With over several hundred thousand manufacturing establishments with millions of employees accounting for roughly 8 percent of the U.S. workforce and billions in wages each year, industrial clients are a large and potentially profitable market with special cleaning needs.
Cleaning tasks start with the basics such as office, restroom and floor care and progress to more challenging areas that require the use of specialized chemicals, equipment and procedures found in controlled access and cleanroom environments.
Pricing and Production Rates
There are many factors that should be taken into consideration when bidding industrial locations. Pay and hourly billable and cost per sq. ft. rates will be slightly higher (15% – 30%) than rates charged for commercial office cleaning. It is impossible to give exact numbers as rates depending on the geographic location, industry served, specifications, contract terms, competition and other factors. A study of prevailing wage rates for specific types of cleaning workers in each county will give you an idea as to the high end of the wage rate for the area.

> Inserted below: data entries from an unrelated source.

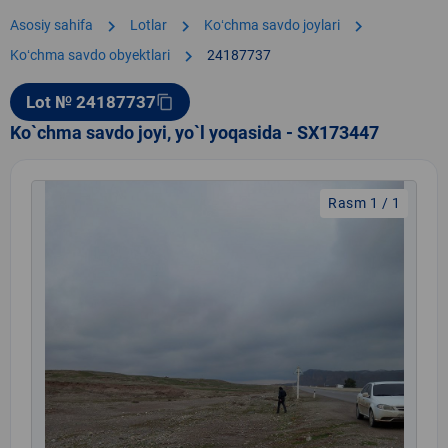
chevron_right
chevron_right
chevron_right
Asosiy sahifa
Lotlar
Koʻchma savdo joylari
chevron_right
Koʻchma savdo obyektlari
24187737
Lot № 24187737
content_copy
Ko`chma savdo joyi, yo`l yoqasida - SX173447
Rasm 1 / 1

You can expect to pay $2.00 to $5.00 more per hour for those working in specialized or critical areas of industrial locations vs office buildings. Industrial cleaning requires special training, chemicals and equipment along with a higher hourly rate needed to attract and retain staff where the work is seen as specialized, dangerous or physically demanding. In larger cities and facilities, industrial facilities are often union operations. If a customer is paying higher hourly rates than you are, this may provide you with an opportunity to charge high rates and still be less costly than the rate previously paid to union workers. Providing services as a non-union contractor working in a union environment may result in friction, especially if your staff has replaced union workers. If you are a non-union contractor you may get pressure from the customer and or a union to encourage or force you to unionize your operation.

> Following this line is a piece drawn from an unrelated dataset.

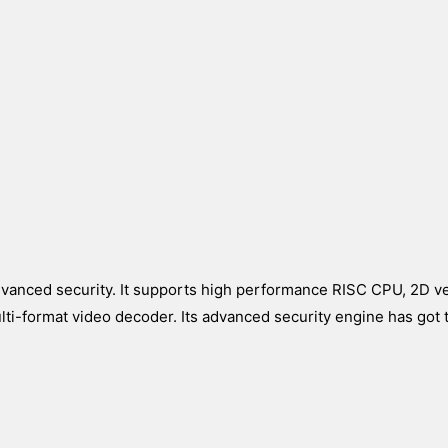
anced security. It supports high performance RISC CPU, 2D v
i-format video decoder. Its advanced security engine has got t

Equipment, Supplies, & Chemicals
Check the specifications and requirements closely to see if specific chemicals, supplies and equipment are required as these items can be far more expensive than what is normally used in commercial accounts. In some locations, no substitutions are allowed and 3rd party certification of products and equipment maybe required. This can relate to mops, cloths, safety equipment, chemicals, auto scrubbers, floor machines, pressure washers, hoists, and lifts. Check with a qualified supplier for accurate pricing information and get quotes and details in writing to avoid misunderstandings and costly surprises later when you place the actual order.

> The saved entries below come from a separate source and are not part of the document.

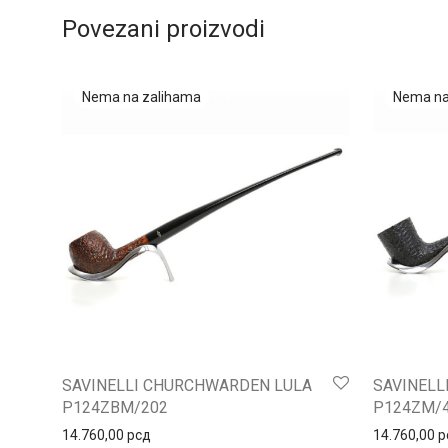
Povezani proizvodi
SAVINELLI CHURCHWARDEN LULA
SAVINELL
P124ZBM/202
P124ZM/
14.760,00
рсд
14.760,00
р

Knowing the what, when and where of cleaning is critical in manufacturing and industrial locations. Written schedules, procedures, checklists and testing to validate the work is getting done properly and on time are often required. Qualified staff, supervision and management are required to success and profit in these accounts.
Depending on the size of the location, when multiple workers are assigned, it is best to utilize separate staff members or crews for critical vs non-critical area cleaning. Offices, lunch rooms, common areas and warehouse space would be considered non-critical and normal production rates and pricing may apply, Critical areas would include labs, research, production and manufacturing areas where the work is specialized and requires more training and closer supervision. In these areas premium rates and pricing would apply. Most locations will require some level of employee screening, bonding, certification and security clearance. Depending on the levels required, this can cost up to several hundred dollars per person and several months to obtain.
Safety is concern in all type of facilities, but takes on special meaning with industrial facilities. Appropriate Personal Protective Equipment (PPE) is required and must be worn in all production areas, this includes; safety glasses, gloves (cloth or liquid proof), hard hat, harnesses, vests, ear plugs, hard tip or anti slip footwear, knee pads and dust or fitted vapor respirator and other PPE. Such items must be provided by the employer, the cost of which needs to be considered when preparing a bid.